陈浪接过,没拆。他盯着那人双眼看了片刻,才问:“就你一个?”
“就我一个。”对方低头,“赵大人说,信得过陈爷守规矩。”
陈浪嘴角微动,没笑。他转身朝灯塔方向走,声音不高:“带他去棚下候着。茶水伺候,别怠慢。”
周猛立刻挥手,两名护岛队员上前引路。那人走得平稳,背影消失在石坡拐角。
灯塔下空地已有人聚集。老张头蹲在火盆边,用铁钳拨弄余烬;阿花抱着药囊站在东侧,眉头锁着;郑七拄着拐杖,耳朵对着风向,像是在听海潮节奏。
陈浪走到石案前,把公文放在上面。黄绢封口压着一枚铜印,印纹是“泉州路市舶司”。
他抽出腰间短刀,轻轻一划,封线断开。
展开后,纸面墨字工整。开头是“敕令”二字,接着写明嵊泗诸岛划归明州海防辖境,凡私筑工事、擅设钱庄、聚众练兵者,依律论罪;准许持照通商,然须纳三成利归市舶司。
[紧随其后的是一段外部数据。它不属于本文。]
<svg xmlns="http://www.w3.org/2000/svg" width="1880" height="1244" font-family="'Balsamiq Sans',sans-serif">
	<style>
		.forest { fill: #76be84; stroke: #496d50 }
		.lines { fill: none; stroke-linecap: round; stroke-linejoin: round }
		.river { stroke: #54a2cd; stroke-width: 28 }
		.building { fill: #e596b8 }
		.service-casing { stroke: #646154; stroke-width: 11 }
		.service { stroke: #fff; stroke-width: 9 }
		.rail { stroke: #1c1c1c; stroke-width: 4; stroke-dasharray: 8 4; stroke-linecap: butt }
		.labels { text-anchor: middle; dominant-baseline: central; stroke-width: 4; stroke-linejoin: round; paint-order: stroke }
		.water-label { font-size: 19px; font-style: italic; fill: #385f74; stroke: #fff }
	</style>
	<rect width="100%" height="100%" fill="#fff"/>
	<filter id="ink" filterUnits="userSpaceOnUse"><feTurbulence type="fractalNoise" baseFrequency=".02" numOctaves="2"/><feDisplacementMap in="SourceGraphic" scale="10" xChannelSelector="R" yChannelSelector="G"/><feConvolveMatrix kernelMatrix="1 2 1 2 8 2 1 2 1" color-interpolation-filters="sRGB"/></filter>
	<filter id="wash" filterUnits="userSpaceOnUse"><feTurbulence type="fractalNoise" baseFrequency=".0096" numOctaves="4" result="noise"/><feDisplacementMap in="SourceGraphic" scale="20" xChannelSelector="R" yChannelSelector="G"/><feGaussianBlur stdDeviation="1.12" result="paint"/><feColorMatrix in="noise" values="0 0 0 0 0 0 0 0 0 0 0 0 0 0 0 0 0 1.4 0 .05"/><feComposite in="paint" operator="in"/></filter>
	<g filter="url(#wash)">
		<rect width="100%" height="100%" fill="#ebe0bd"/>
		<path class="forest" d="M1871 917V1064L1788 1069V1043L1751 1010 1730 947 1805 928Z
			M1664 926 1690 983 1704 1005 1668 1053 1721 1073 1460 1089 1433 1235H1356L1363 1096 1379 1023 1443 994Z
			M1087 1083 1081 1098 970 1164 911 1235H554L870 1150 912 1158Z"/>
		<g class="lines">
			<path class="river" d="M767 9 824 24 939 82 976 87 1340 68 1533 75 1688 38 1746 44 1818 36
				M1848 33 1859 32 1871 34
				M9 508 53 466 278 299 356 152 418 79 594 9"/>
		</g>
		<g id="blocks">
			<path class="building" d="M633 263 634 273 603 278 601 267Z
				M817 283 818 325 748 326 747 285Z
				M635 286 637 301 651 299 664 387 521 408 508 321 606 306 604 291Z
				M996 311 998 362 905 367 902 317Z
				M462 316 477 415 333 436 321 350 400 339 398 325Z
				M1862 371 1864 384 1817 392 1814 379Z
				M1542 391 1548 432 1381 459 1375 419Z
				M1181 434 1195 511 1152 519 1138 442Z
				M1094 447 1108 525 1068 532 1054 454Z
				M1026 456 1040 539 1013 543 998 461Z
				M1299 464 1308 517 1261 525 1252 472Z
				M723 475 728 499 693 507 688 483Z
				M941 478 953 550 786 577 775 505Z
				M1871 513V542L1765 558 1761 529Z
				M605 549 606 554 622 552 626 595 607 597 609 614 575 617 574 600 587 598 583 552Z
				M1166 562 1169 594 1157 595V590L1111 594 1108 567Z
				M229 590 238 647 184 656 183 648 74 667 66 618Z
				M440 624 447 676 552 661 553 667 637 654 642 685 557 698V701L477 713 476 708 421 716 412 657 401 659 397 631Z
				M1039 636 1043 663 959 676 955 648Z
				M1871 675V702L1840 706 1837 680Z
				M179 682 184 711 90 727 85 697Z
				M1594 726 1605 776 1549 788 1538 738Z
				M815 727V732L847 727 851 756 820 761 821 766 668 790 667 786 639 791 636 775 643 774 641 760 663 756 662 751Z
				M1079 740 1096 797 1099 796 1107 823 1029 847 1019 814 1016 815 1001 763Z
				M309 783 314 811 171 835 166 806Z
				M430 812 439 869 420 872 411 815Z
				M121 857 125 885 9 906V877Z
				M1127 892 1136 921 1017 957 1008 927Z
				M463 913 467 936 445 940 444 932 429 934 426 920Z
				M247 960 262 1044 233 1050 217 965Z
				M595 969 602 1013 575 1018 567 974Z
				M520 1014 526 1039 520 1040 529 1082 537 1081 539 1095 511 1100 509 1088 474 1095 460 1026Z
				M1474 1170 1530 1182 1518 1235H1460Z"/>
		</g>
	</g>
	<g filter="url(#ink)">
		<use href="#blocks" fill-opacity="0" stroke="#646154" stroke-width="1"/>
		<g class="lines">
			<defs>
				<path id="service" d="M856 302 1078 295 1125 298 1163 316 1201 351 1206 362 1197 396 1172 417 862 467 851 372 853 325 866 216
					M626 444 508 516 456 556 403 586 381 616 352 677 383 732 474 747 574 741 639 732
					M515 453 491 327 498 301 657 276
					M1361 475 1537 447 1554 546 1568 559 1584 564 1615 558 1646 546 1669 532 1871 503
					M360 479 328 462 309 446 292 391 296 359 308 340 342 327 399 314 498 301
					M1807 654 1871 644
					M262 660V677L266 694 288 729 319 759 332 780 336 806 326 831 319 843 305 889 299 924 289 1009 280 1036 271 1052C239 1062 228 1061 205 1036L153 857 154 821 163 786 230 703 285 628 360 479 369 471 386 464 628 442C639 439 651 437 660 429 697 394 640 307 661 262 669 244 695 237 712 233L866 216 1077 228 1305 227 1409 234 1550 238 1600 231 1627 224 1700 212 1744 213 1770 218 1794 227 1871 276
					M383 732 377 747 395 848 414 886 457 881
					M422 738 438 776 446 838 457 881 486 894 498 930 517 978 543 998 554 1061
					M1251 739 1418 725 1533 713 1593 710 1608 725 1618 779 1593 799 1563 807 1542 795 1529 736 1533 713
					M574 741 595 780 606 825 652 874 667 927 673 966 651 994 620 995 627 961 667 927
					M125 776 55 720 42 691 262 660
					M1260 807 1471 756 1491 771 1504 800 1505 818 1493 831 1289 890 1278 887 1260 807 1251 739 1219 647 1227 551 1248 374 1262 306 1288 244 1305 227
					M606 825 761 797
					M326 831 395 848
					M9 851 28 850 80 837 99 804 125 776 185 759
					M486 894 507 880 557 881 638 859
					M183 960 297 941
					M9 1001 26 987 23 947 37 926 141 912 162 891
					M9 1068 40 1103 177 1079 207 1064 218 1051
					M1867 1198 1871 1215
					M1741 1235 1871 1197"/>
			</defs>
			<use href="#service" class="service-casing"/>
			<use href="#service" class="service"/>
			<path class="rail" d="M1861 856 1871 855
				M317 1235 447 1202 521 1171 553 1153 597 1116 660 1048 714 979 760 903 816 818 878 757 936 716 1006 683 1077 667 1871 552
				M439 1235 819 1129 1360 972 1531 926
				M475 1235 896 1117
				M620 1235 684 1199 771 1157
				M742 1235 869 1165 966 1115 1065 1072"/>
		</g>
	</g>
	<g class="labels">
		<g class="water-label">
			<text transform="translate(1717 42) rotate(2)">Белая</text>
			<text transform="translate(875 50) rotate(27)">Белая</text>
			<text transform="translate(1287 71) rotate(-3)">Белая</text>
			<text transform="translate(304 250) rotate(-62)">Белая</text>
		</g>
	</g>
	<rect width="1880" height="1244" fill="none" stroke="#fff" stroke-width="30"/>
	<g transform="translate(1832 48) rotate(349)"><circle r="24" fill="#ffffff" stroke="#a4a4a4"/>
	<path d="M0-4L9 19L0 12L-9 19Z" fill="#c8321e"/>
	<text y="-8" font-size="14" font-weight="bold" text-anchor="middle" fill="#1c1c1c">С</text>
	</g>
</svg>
末尾附《海禁新规十六条》,条款密密麻麻,最后是赵安福签押,红印鲜亮。
棚下一时安静。
老张头先开口:“这意思……咱们修的防波堤,算违建?开的钱庄,要关门?”
没人答。阿花低头翻药囊,手指掐住一包干草药。
郑七咳了一声,嗓音沙哑:“他不敢打,改用纸压人了。”
陈浪没说话。他把公文折好,放回案上,指尖在铜印上敲了一下。
“他说我们不守法。”陈浪终于开口,“可哪条法说过,百姓不能修墙挡风?不能存钱防灾?不能拿刀护命?”
周猛冷笑:“赵安福自己收黑税,养私兵,倒来管我们?”
“他是官。”陈浪说,“官说什么,就是法。”
他站起身,走向火盆。余烬还泛着暗红,风吹一下,火星轻跳。
“可我们也变了。”他掏出短刀,在沙地上划出一道长线,从西向东,“五年前,我们在滩上捡鱼骨充饥。现在,我们有船,有炮,有钱庄,有星图。他一封文书就想让我们跪下交钥匙?”
老张头看着那道线,喃喃道:“若朝廷真派大军来……怎么办?”
“那就打。”周猛接话,“码头埋的雷桶够炸沉三艘大船,弓弩手能在三百步外点杀指挥使。”
陈浪摇头:“打不得。”
众人抬头。
“打了,我们就真是贼了。”他指着公文,“他要的就是这个名头。一纸令下,说我们抗旨作乱,四方围剿,师出有名。”
他弯腰拾起公文,举到眼前:“这东西,写着‘律’,藏着‘刀’,却不提一个‘活’字。我们种田、造船、通商、救人,哪一件不是为了活下去?”
风从东南来,吹得纸角翻动。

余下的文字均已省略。